DATA TO EXAMINE

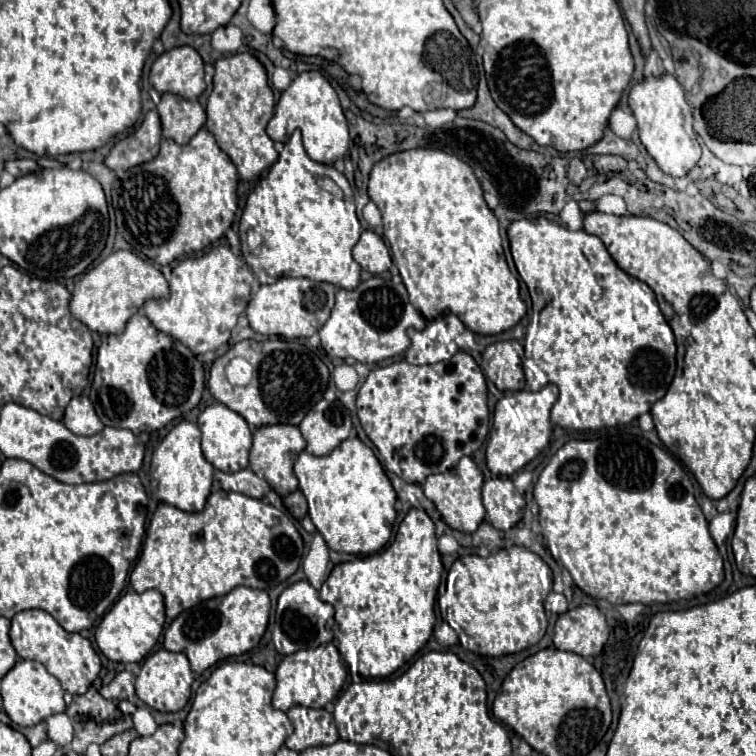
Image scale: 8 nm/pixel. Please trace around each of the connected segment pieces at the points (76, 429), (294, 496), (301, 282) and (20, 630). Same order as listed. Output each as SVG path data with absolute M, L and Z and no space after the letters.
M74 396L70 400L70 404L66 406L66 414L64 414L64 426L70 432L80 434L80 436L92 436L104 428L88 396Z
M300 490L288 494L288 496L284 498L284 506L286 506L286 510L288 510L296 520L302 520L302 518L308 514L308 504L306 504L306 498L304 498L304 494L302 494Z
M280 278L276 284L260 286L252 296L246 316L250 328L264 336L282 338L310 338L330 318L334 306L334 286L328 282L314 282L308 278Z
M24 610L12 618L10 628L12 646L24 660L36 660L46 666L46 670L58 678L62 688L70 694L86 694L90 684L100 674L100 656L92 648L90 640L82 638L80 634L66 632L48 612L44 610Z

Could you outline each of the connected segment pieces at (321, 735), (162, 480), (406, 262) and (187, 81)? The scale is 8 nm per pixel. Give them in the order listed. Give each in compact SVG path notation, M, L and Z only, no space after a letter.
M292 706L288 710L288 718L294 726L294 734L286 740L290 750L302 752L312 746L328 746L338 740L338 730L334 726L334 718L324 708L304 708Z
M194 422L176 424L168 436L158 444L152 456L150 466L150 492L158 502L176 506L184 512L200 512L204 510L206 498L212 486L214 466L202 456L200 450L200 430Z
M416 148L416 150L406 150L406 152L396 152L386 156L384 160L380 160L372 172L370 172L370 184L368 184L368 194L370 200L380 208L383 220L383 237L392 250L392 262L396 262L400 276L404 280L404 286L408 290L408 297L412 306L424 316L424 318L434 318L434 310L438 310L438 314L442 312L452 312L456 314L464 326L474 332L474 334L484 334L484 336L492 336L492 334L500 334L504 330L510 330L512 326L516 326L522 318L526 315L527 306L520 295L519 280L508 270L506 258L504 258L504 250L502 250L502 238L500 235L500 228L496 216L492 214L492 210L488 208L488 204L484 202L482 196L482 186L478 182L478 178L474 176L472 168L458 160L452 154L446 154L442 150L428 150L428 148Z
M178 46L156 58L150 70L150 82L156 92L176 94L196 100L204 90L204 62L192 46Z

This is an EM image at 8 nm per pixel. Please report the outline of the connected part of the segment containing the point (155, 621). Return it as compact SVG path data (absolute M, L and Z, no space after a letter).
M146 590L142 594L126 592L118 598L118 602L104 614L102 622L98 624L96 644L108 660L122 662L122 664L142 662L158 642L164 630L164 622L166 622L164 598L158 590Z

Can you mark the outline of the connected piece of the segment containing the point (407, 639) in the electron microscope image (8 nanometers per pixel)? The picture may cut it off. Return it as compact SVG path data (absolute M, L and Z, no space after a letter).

TASK PROMPT
Exact repetition of the material above is required, with the images removed.

YOUR SOLUTION
Image scale: 8 nm/pixel. Please trace around each of the connected segment pieces at the points (76, 429), (294, 496), (301, 282) and (20, 630). Same order as listed. Output each as SVG path data with absolute M, L and Z and no space after the letters.
M74 396L70 400L70 404L66 406L66 414L64 414L64 426L70 432L80 434L80 436L92 436L104 428L88 396Z
M300 490L288 494L288 496L284 498L284 506L286 506L286 510L288 510L296 520L302 520L302 518L308 514L308 504L306 504L306 498L304 498L304 494L302 494Z
M280 278L276 284L260 286L252 296L246 316L250 328L264 336L282 338L310 338L330 318L334 306L334 286L328 282L314 282L308 278Z
M24 610L12 618L10 628L12 646L24 660L36 660L46 666L46 670L58 678L62 688L70 694L86 694L90 684L100 674L100 656L92 648L90 640L82 638L80 634L66 632L48 612L44 610Z

Could you outline each of the connected segment pieces at (321, 735), (162, 480), (406, 262) and (187, 81)? The scale is 8 nm per pixel. Give them in the order listed. Give each in compact SVG path notation, M, L and Z only, no space after a letter.
M292 706L288 710L288 718L294 726L294 734L286 740L290 750L302 752L312 746L328 746L338 740L338 730L334 726L334 718L324 708L304 708Z
M194 422L176 424L168 436L158 444L152 456L150 466L150 492L158 502L176 506L184 512L200 512L204 510L206 498L212 486L214 466L202 456L200 450L200 430Z
M416 148L416 150L406 150L406 152L396 152L386 156L384 160L380 160L372 172L370 172L370 184L368 184L368 194L370 200L380 208L383 220L383 237L392 250L392 262L396 262L400 276L404 280L404 286L408 290L408 297L412 306L424 316L424 318L434 318L434 310L438 310L438 314L442 312L452 312L456 314L464 326L474 332L474 334L484 334L484 336L492 336L492 334L500 334L504 330L510 330L512 326L516 326L522 318L526 315L527 306L520 295L519 280L508 270L506 258L504 258L504 250L502 250L502 238L500 235L500 228L496 216L492 214L492 210L488 208L488 204L484 202L482 196L482 186L478 182L478 178L474 176L472 168L458 160L452 154L446 154L442 150L428 150L428 148Z
M178 46L156 58L150 70L150 82L156 92L176 94L196 100L204 90L204 62L192 46Z

This is an EM image at 8 nm per pixel. Please report the outline of the connected part of the segment containing the point (155, 621). Return it as compact SVG path data (absolute M, L and Z, no space after a letter).
M146 590L142 594L126 592L118 598L118 602L104 614L102 622L98 624L96 644L108 660L122 662L122 664L142 662L158 642L164 630L164 622L166 622L164 598L158 590Z

Can you mark the outline of the connected piece of the segment containing the point (407, 639) in the electron microscope image (8 nanometers per pixel)? The picture may cut it off. Return it as compact SVG path data (absolute M, L and Z, no space after a letter).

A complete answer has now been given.